Warner-Amex’s marketing balanced emphasizing QUBE’s cutting-edge interactive technology and new content with the notion that its services would not simply entertain. They lauded QUBE’s potential to give citizens an ongoing voice in local issues. In an early 1980s promotional film, the company underlined how its interactive systems allowed residents to register their opinion on public issues like taxes and snow removal. The film also presented the broader notion that national political culture could be changed by showing real-time reaction to President Carter’s national address colloquially known as the “malaise” speech. The narrator goes so far as to tout QUBE interactivity as a successor to the “great American town meeting” where citizens meet virtually and discuss pressing issues of the day. Indeed, QUBE had a relentless focus on local issues, culture, citizens, and celebrities. Out of 30 channels, 10 were labeled under column “C” for community that included comparative shopping guides, local talk shows, and direct access to network tv affiliates in the region.

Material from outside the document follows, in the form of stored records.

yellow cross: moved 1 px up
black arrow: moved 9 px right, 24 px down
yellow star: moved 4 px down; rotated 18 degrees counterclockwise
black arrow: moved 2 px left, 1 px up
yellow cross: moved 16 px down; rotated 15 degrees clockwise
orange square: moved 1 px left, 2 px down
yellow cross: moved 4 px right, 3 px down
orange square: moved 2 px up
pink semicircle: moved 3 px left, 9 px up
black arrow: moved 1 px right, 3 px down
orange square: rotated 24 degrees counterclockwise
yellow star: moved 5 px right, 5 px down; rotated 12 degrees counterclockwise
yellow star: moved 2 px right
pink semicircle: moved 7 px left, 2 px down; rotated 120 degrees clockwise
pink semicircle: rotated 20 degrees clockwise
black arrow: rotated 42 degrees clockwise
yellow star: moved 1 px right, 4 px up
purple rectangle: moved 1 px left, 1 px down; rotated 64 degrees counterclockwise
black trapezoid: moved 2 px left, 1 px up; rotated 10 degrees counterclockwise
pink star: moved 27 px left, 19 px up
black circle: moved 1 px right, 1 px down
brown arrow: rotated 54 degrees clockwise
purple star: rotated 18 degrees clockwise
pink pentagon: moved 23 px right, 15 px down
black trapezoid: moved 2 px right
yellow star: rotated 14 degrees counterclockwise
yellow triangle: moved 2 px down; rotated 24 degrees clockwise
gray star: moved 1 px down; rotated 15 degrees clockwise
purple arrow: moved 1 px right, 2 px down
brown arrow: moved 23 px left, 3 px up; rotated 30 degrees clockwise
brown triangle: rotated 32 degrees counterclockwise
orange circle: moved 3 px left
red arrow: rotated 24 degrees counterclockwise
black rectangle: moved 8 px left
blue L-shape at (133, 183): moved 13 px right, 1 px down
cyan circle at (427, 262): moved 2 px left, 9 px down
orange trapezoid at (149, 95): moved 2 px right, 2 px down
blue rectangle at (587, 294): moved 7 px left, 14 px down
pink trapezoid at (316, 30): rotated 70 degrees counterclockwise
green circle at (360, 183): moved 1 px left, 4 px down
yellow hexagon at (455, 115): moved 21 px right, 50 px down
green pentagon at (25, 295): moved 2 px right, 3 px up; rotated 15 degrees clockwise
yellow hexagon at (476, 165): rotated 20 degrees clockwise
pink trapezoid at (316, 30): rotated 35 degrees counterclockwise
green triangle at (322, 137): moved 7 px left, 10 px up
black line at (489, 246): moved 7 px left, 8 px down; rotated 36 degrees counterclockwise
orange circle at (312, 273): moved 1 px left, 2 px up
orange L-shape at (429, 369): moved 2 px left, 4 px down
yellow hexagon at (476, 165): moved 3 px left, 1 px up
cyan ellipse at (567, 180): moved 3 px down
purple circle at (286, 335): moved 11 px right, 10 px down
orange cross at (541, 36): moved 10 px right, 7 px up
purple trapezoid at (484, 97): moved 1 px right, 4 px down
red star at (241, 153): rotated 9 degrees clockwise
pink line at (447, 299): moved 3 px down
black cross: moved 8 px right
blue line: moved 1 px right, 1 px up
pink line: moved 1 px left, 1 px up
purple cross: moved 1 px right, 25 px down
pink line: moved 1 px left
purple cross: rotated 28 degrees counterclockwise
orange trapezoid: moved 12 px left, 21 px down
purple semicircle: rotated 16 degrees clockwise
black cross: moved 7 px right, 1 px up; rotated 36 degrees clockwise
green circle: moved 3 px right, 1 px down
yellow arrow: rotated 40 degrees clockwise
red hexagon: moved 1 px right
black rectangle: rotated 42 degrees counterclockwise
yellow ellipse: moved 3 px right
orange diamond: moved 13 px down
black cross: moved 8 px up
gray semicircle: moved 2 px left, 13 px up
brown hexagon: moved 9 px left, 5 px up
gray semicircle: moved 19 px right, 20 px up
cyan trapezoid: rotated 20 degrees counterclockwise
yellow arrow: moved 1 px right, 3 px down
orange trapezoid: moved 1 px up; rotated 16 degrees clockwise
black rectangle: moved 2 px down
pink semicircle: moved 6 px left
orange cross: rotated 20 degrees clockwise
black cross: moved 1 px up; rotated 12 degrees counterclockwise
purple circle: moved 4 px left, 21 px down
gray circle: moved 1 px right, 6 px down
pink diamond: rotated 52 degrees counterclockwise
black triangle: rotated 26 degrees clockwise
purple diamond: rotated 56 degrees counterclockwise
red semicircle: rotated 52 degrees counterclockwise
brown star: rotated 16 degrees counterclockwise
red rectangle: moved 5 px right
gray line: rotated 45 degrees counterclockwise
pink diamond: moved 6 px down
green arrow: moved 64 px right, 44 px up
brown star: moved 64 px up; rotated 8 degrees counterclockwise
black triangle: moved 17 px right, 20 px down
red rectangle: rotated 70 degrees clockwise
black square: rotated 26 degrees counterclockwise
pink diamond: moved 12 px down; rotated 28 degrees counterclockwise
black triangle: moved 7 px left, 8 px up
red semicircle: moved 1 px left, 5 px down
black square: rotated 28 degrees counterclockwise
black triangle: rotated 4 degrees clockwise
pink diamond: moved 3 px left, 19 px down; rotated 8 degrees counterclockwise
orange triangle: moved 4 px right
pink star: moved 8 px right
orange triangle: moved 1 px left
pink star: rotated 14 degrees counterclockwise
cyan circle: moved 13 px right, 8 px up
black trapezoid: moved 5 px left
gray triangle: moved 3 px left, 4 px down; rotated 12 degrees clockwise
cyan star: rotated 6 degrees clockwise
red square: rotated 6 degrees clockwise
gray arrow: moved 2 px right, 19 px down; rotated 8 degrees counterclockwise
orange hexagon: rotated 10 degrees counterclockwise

These ideas about enhancing participatory democracy appeared alongside more traditional marketing of the system’s private features in the grand tradition of utopian framing of new technologies geared for profit. Foremost, QUBE provided access to new channels such as Pinwheel, the forerunner of Nickelodeon, and, Sight on Sound, the precursor to MTV. QUBE also made gaming possible through its remote control. Lastly, for an extra fee, the system could provide home security and fire monitoring. In closing, the film tied together the civic and entertainment functions that interactive television facilitated. It showed residents react in real time to different events including naming a newborn baby as well predicting more opportunities for shopping, banking, “information retrieval,” and “narrowcasting,” their term for distance learning through the “College at Home” premium service.
This merging of work, play, education, and democracy obfuscated how the system ultimately did not facilitate participatory democracy but instead brought postwar political divisions to the digital world. The massive expansion of suburban development premised on racial and class exclusion shifted political power to these largely white and middle-class enclaves. These communities were where, by the early 1980s, approximately 12 million homes had cable service. In Columbus, this meant that mostly suburban households had cable service or could afford QUBE’s premium features leaving many without access to the democratic possibilities of this new service. When QUBE did function as a town square where citizens could air their views, it remained the exclusive domain of already empowered (and perhaps already overrepresented) white, middle class suburbanites who could afford the service. This lack of widespread access extended the broader political empowerment of suburbanites by bringing the ongoing impediments to equal representation and visibility to the virtual town square. QUBE could not provide a civic digital space to call home for all, presaging the ongoing digital divide and battles over representation and content on social media and in search algorithms that structure the digital world of many Americans.